Di questi tempi di inflazione alta e costante, stante la fame di rendimento, le Casse di previdenza dei professionisti manifestano grande interesse ad investimenti alternativi.

Gli investimenti alternativi comprendono qualunque asset al di fuori delle tre classi tradizionali delle azioni, del reddito fisso e degli equivalenti della liquidità.

Rispetto agli asset tradizionali, gli investimenti alternativi sono più complessi, meno regolamentati e, spesso, meno liquidi.

Di conseguenza gli investitori alternativi sono più tolleranti al rischio.

Oggi cercherò di illustrare il private equity, di vedere che cos’è e se sia compatibile con la natura previdenziale delle risorse ivi investite.

Con il private equity si indica l’attività di investimento istituzionale nel capitale di rischio per l’avvio e/o la crescita di imprese di piccole o medie dimensioni che presentano un elevato potenziale di sviluppo nei termini di nuovi prodotti o servizi, nuovi processi, tecnologie.

Si tratta di investimenti, a medio termine 5-10 anni, in imprese non quotate e quindi di investimenti illiquidi.

Gestire e rappresentare il rischio nel private equity non è facile perché è illiquido mancando un mercato liquido e continuo che scambi le quote degli investimenti degli istituzionali.

Non si conosce, voglio dire, la volatilità cioè la variazione dei prezzi.

La duration dell’investimento è lunga e quindi il rendimento sarà reale solo al momento della liquidazione delle quote.

E’ una sorta di delega in bianco!

Per un miglior approfondimento della materia suggerisco la lettura del quaderno giuridico n. 24 del giugno 2022 della Consob “Piccole e medie imprese e finanziamento del progetto imprenditoriale: una ricerca per un nuovo tipo di emittente”.

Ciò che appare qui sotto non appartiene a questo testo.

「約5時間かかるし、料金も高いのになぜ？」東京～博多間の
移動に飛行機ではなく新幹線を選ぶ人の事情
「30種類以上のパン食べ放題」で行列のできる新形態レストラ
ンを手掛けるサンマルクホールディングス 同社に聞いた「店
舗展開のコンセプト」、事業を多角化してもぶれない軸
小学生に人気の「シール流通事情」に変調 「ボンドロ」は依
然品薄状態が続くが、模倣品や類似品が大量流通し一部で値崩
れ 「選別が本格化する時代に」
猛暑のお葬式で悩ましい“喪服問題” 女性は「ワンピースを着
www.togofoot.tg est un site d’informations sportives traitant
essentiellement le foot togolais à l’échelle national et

Le figure 8.6 e 8.6.1 di pag. 82 del Decimo Report Adepp del 2023 fotografano graficamente la situazione:

grafico 1
grafico 1

 

grafico 2
grafico 2

Nella short letter di Inarcassa del 7 agosto 2023 pubblicata il 18 settembre 2023, per trovare una conferma di ciò che vado dicendo, è dato leggere: “si conferma il contributo positivo degli asset illiquidi” dichiarando un risultato gestionale lordo dei primi 8 mesi del 2023, pari a circa +5,4%.

A mio giudizio, per quanto detto più sopra, queste asset class sono incompatibili con la natura previdenziale delle risorse dato che è molto difficile valutare il rischio con la conseguenza che il rendimento può essere a doppia cifra, se l’impresa investita va bene, ma anche comportare la perdita del capitale investito.

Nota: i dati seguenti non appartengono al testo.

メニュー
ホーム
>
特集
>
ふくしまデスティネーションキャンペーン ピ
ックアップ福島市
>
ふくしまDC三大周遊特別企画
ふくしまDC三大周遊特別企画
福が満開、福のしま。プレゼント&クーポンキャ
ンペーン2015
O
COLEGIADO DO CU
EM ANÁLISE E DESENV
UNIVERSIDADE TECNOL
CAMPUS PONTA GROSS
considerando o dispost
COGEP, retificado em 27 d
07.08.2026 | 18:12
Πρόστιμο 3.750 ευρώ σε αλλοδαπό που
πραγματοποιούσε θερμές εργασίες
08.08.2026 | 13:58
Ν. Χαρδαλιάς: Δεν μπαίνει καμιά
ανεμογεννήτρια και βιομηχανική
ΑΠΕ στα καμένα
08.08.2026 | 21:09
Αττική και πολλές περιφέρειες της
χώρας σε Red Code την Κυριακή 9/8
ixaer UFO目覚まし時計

La vigenza di FICO ne è una riprova sul campo.

Il dott. Enrico Cibati, responsabile investimenti per Cassa Forense, il 19 settembre u.s. (Fonte: Il Sole24Ore Radiocor Plus) avrebbe dichiarato “l’importanza del regolamento sugli investimenti, ricordando alcuni paletti che frenano la possibilità di far crescere il patrimonio, asset indispensabile per pagare un domani le pensioni degli avvocati. Cassa Forense, spiega Cibati, prevede un disavanzo solo dal 2043 ma oggi, paradossalmente, è costretta a detenere il 75% del patrimonio in forme liquidabili in 5 giorni e non può investire nel private equity”.

Possibile che il decisore politico non si renda conto della situazione?

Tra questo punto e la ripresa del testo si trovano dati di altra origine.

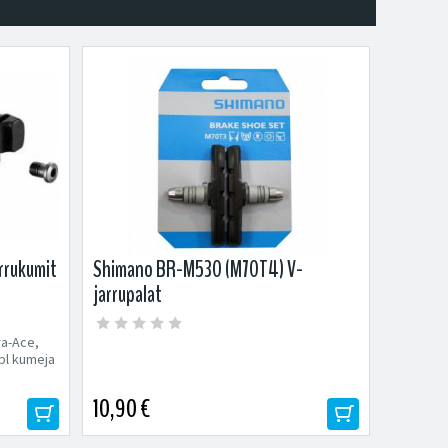
rrukumit
Shimano BR-M530 (M70T4) V-
jarrupalat
ra-Ace,
 kpl kumeja
10,90 €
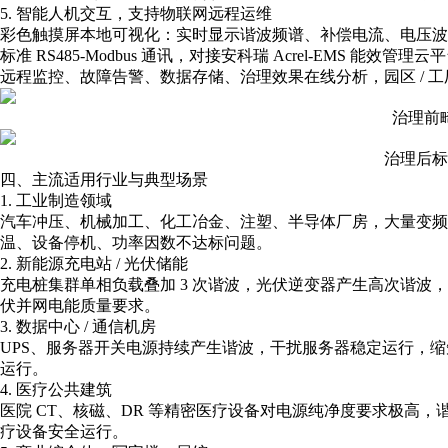
5. 智能人机交互，支持物联网远程运维
彩色触摸屏本地可视化：实时显示谐波频谱、补偿电流、电压波
标准 RS485-Modbus 通讯，对接安科瑞 Acrel-EMS 能效管理云
远程监控、故障告警、数据存储、治理效果在线分析，园区 / 
治理前
治理后标
四、主流适用行业与典型场景
1. 工业制造领域
汽车冲压、机械加工、化工冶金、注塑、半导体厂房，大量变频器、
温、设备停机、功率因数不达标问题。
2. 新能源充电站 / 光伏储能
充电桩集群单相负载叠加 3 次谐波，光伏逆变器产生高次谐波，并
伏并网电能质量要求。
3. 数据中心 / 通信机房
UPS、服务器开关电源持续产生谐波，干扰服务器稳定运行，缩短 U
运行。
4. 医疗公共建筑
医院 CT、核磁、DR 等精密医疗设备对电源纯净度要求极高
疗设备安全运行。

Se, come scrive Inarcassa nella sua short letter, in questo periodo è “attraente l’investimento in titolo di Stato, con attenzione alla parte della curva che meglio si adatta al proprio profilo di rendimento / rischio” non sarebbe il caso, come ho già scritto, che il Governo vada ad emettere un bond dedicato alle Casse?

Non a caso le varie presentazioni di questi strumenti si concludono sempre con la seguente avvertenza: “Gli investimenti in strumenti finanziari sono soggetti alla variabilità del mercato e possono determinare la perdita, in tutto o in parte, del capitale inizialmente investito”.

Perdere il capitale investito significa perdere le pensioni!